_PROBLEM TO SOLVE:_
Give the entries again exactly, without pictures.

MATERIAL FOR THIS EXERCISE START

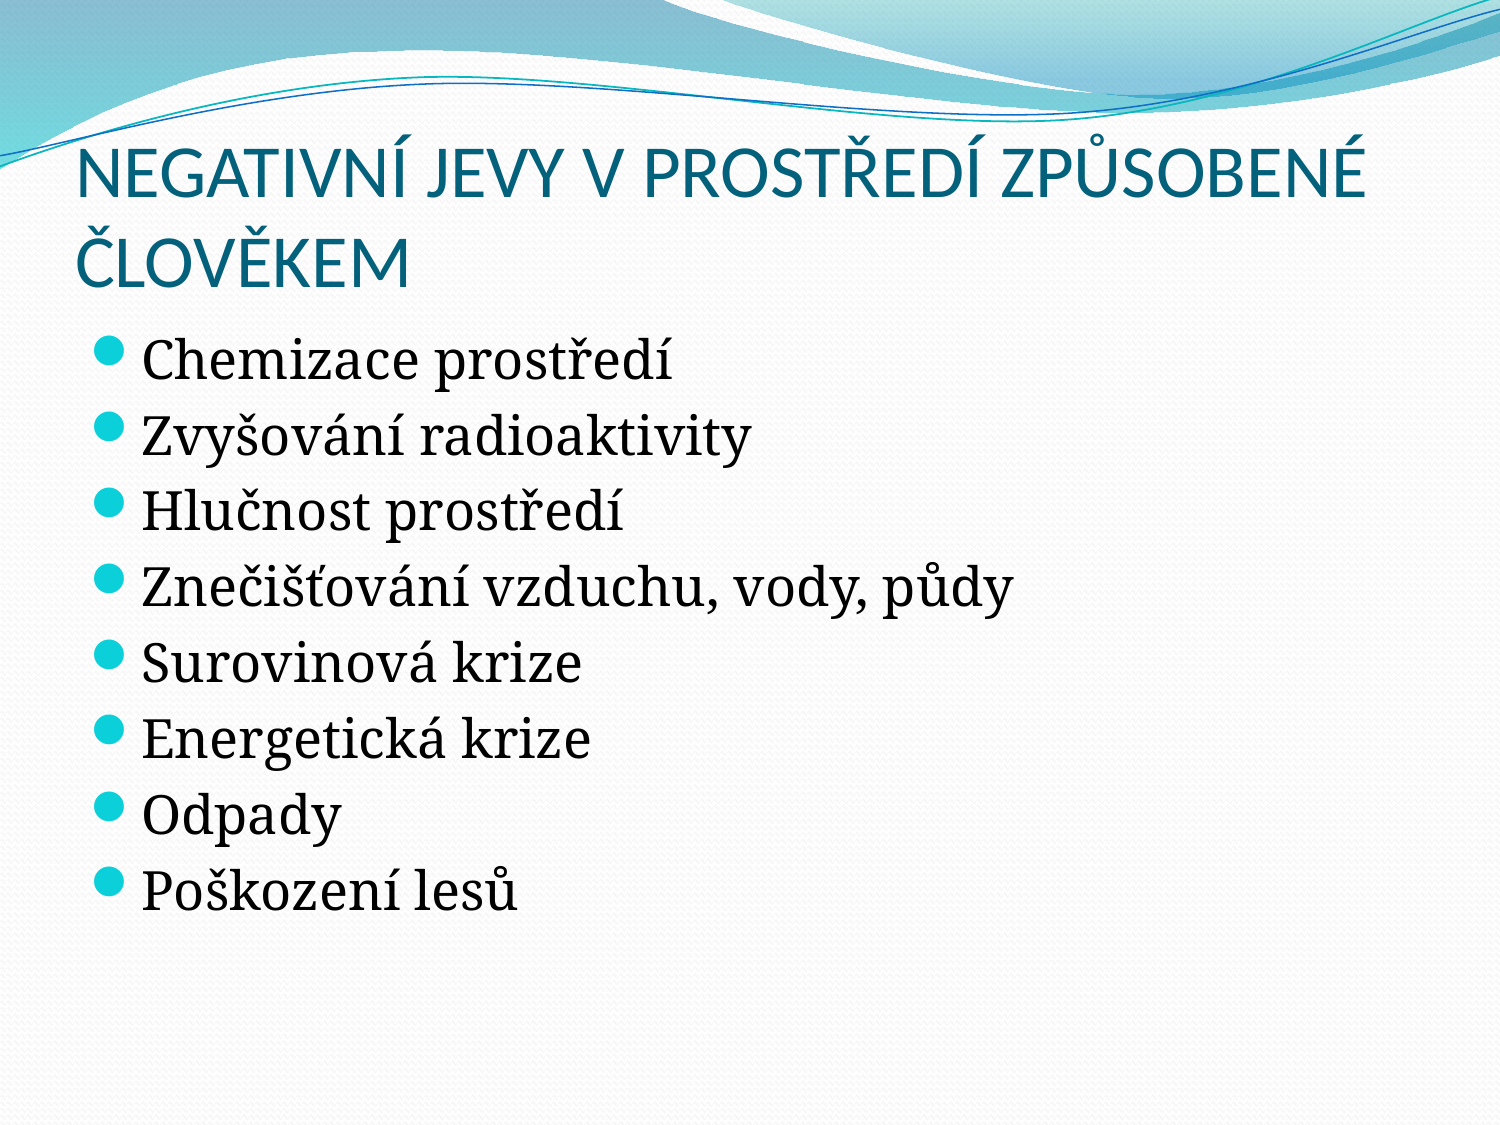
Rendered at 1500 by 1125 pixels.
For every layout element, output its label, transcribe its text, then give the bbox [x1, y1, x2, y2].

title NEGATIVNÍ JEVY V PROSTŘEDÍ ZPŮSOBENÉ ČLOVĚKEM [75, 115, 1425, 303]
list Chemizace prostředí Zvyšování radioaktivity Hlučnost prostředí Znečišťování vzduchu, vody, půdy Surovinová krize Energetická krize Odpady Poškození lesů [75, 317, 1425, 1038]
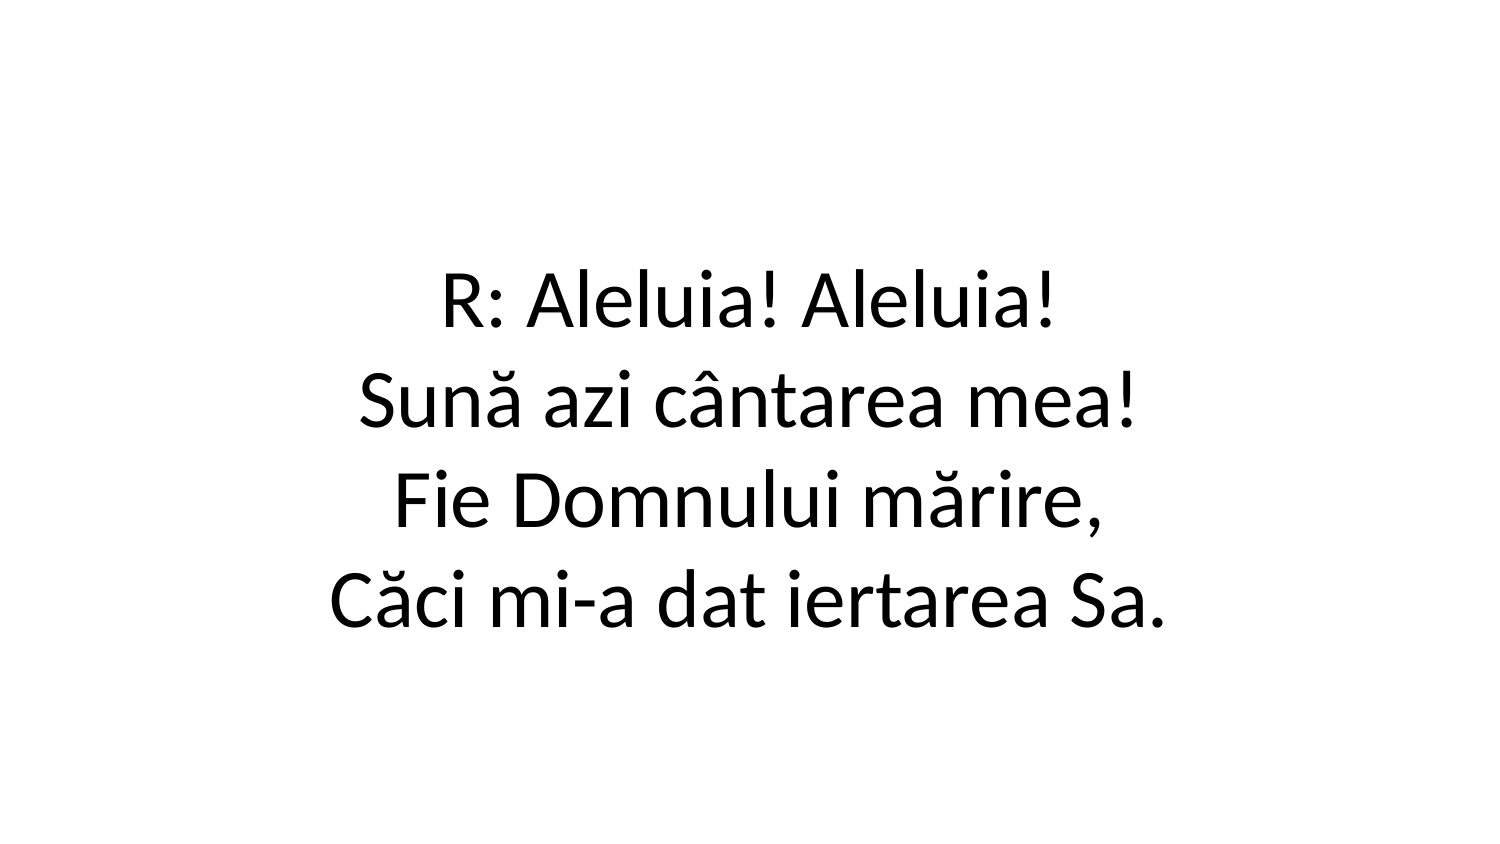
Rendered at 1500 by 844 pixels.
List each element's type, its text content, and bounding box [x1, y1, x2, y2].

text_box R: Aleluia! Aleluia! Sună azi cântarea mea! Fie Domnului mărire, Căci mi-a dat iertarea Sa. [314, 192, 1186, 652]
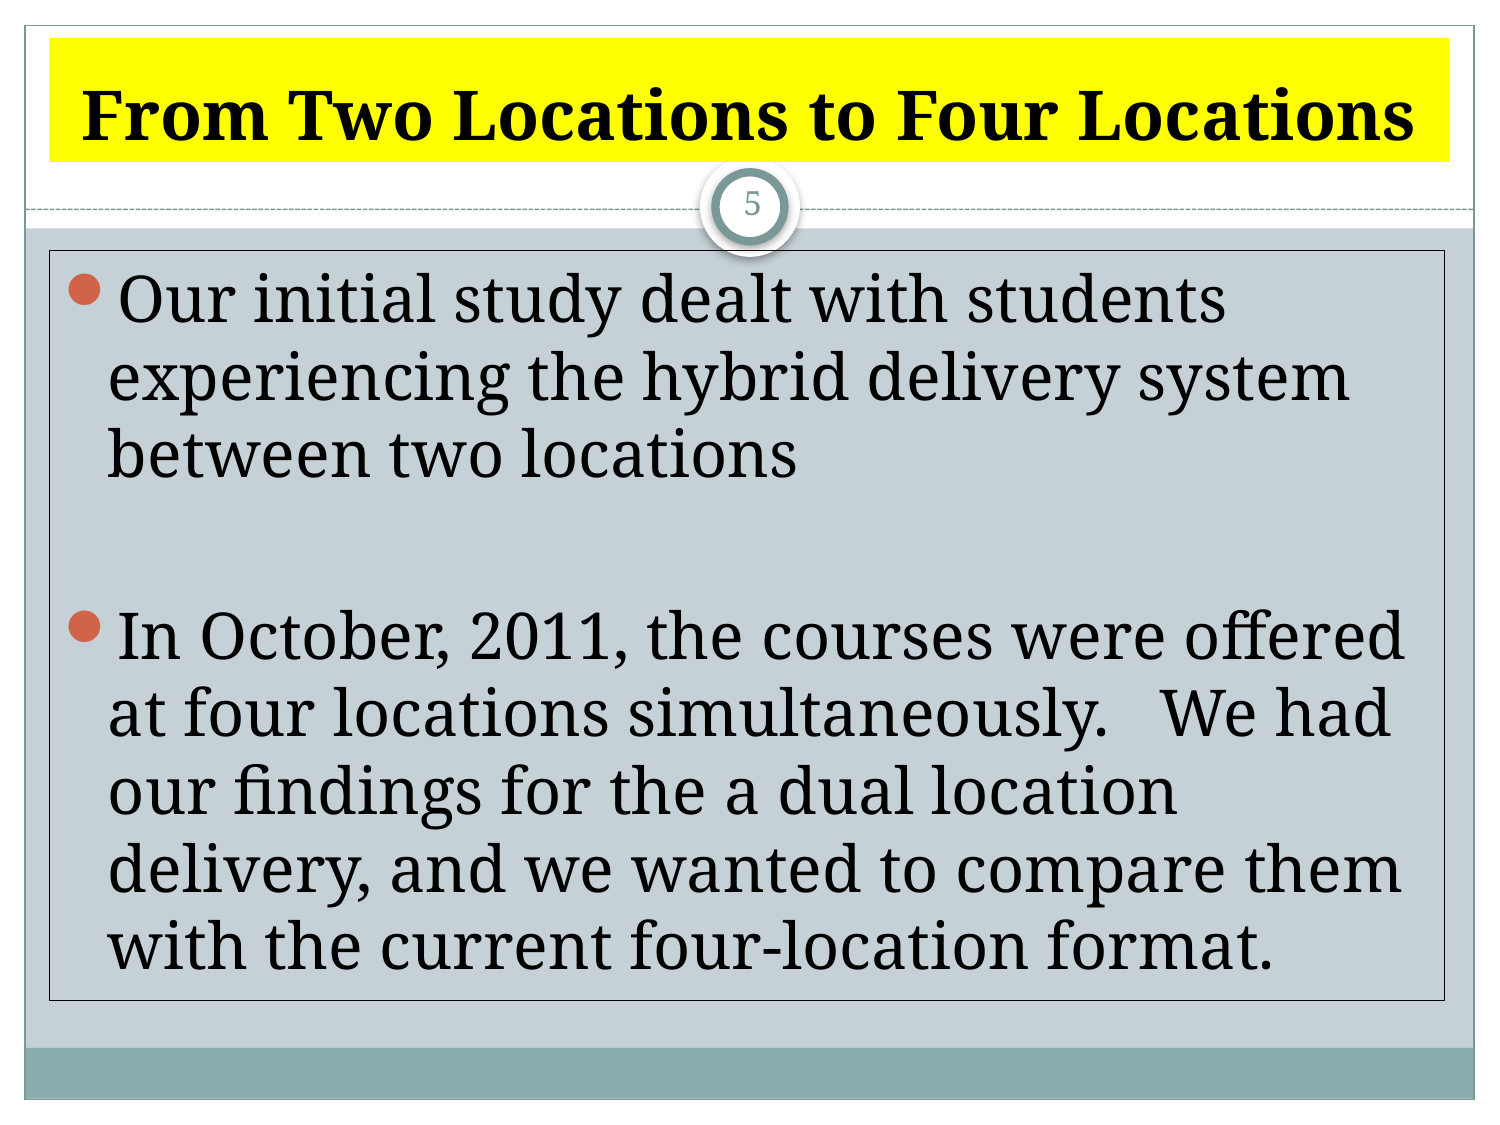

MATERIAL FOR THIS EXERCISE END

_OUTPUT OF THE EXERCISE:_
Rendered at 1500 by 1125 pixels.
For every layout element, output its label, transcribe its text, then give the bbox [x1, y1, x2, y2].

title NEGATIVNÍ JEVY V PROSTŘEDÍ ZPŮSOBENÉ ČLOVĚKEM [75, 115, 1425, 303]
list Chemizace prostředí Zvyšování radioaktivity Hlučnost prostředí Znečišťování vzduchu, vody, půdy Surovinová krize Energetická krize Odpady Poškození lesů [75, 317, 1425, 1038]
Rendered at 1500 by 844 pixels.
List each element's type, its text content, and bounding box [x1, y1, x2, y2].

text_box R: Aleluia! Aleluia! Sună azi cântarea mea! Fie Domnului mărire, Căci mi-a dat iertarea Sa. [314, 192, 1186, 652]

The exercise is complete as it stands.